Big Fat Fanny dipped a large piece of buttered Italian bread into a plate of Italian meat sauce. “That because all those schifosas you go out with work off the calories on your bony body.” She shoveled the bread into her mouth, took a few bites, then swallowed. “You wouldn't know what to do with a real woman like me.”

Skinny Benny forked some more fried calamari into his mouth. “Va fongool, they ain't all skanks. Some of the broads I date look like movie stars.”

Big Fat Fanny dunked another piece of bread into the meat sauce. “Yeah, some of them look like King Kong, that's for sure.” She devoured the bread in two bites. “What is it with you anyway? White girls don't turn you on?”

Skinny Benny put down his fork. “Hey, I don't date any Moolies.”

Tony B spoke with his mouth full of salami. “Maybe you don't date them. But quite a few have been seen sneaking in and out of your apartment.”

Skinny Benny leaned forward. “Meengya, those are my cleaning ladies, for Christ's sake. I have them come in once or twice a week. To do the laundry and things like that.”

Tony B almost choked on a piece of bread. “Cleaning ladies? What are you, kidding me? The only thing those
cleaning ladies
are cleaning are your fuckin' pipes.”

Big Fat Fanny put down her bread and looked Tony B square in the eye. “Enough with the curse words. There's a lady in the room.” She picked up the bread and dipped it in the meat sauce. “And before anyone gets cute, the lady is me.”

Tony B patted her chunky cheek. “Of course you're a lady. And I'll try to stop the freakin' cursing.”

Skinny Benny took a sip of red wine. “So maybe I throw the cleaning ladies an extra ten spot now and then. Those girls gotta earn a livin' too, ya know.”

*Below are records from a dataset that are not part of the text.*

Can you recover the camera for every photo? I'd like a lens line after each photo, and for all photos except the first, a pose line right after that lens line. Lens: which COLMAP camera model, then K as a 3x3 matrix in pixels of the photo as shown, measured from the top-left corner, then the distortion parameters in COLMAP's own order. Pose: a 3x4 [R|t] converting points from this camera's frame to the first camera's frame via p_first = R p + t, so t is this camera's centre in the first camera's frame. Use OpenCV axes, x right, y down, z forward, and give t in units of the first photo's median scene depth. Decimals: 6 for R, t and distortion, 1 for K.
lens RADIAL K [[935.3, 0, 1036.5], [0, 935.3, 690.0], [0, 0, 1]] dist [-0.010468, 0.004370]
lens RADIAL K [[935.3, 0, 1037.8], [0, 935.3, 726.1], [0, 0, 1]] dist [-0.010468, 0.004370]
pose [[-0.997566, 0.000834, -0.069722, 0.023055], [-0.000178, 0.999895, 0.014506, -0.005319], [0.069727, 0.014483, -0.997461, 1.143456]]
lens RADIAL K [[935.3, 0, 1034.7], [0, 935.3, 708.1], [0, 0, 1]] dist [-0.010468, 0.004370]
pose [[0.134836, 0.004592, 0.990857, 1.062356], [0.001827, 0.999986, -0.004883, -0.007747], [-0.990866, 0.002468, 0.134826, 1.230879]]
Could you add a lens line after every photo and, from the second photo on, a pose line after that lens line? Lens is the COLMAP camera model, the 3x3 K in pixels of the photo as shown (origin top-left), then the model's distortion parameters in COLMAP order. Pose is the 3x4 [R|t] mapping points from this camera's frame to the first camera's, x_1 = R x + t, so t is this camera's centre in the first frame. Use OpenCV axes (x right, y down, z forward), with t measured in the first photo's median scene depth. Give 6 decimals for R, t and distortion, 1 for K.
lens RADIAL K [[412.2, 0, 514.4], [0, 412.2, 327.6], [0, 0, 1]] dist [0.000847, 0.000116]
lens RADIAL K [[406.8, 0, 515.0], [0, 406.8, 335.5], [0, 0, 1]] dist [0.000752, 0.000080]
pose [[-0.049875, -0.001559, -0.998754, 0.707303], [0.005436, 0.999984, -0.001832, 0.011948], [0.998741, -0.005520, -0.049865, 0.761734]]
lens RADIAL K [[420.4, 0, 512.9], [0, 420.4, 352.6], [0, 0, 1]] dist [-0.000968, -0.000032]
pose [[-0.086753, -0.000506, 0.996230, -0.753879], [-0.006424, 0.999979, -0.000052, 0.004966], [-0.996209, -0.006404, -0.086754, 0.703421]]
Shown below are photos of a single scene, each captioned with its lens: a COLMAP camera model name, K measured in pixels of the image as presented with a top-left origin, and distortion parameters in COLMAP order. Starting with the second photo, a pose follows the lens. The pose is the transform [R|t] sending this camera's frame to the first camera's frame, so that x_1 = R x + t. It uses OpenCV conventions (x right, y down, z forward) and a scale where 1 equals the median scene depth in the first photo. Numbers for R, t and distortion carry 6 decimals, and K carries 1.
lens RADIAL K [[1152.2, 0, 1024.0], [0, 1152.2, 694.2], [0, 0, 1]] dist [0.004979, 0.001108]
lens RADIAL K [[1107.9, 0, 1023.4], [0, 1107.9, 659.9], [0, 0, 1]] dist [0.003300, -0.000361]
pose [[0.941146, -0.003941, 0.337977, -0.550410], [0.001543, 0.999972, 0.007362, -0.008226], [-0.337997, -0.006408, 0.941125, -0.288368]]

Tony B chewed, then swallowed a large chunk of provolone cheese. “Oofah. Let's stop taking about black broads while I'm eating. You're giving me agita here.”

Big Fat Fanny shoved a large piece of provolone into her mouth. She chomped a bit, then swallowed. “Yes, let's get down to business, before they bring out the main courses.”

Tony B wiped his mouth with the cloth napkin. He clanged his fork on a water glass to get everyone's attention. “This place may be bugged. So we're all going to write everything down. Then destroy the papers.”

He took out a spiral notebook, fingered a pencil and wrote:
“Charlie Crap is a stone fag. And he's gotta go.”

He handed the notebook to Big Fat Fanny. She read the note, nodded her head, then handed the notebook to Junior.

Junior read it, nodded his head, then handed it to Skinny Benny.

Skinny Benny read the note, then yelled, “CRAPPY'S NOT A STONE FAG! HE'S GOT MORE BROADS THAN JESUS CHRIST!”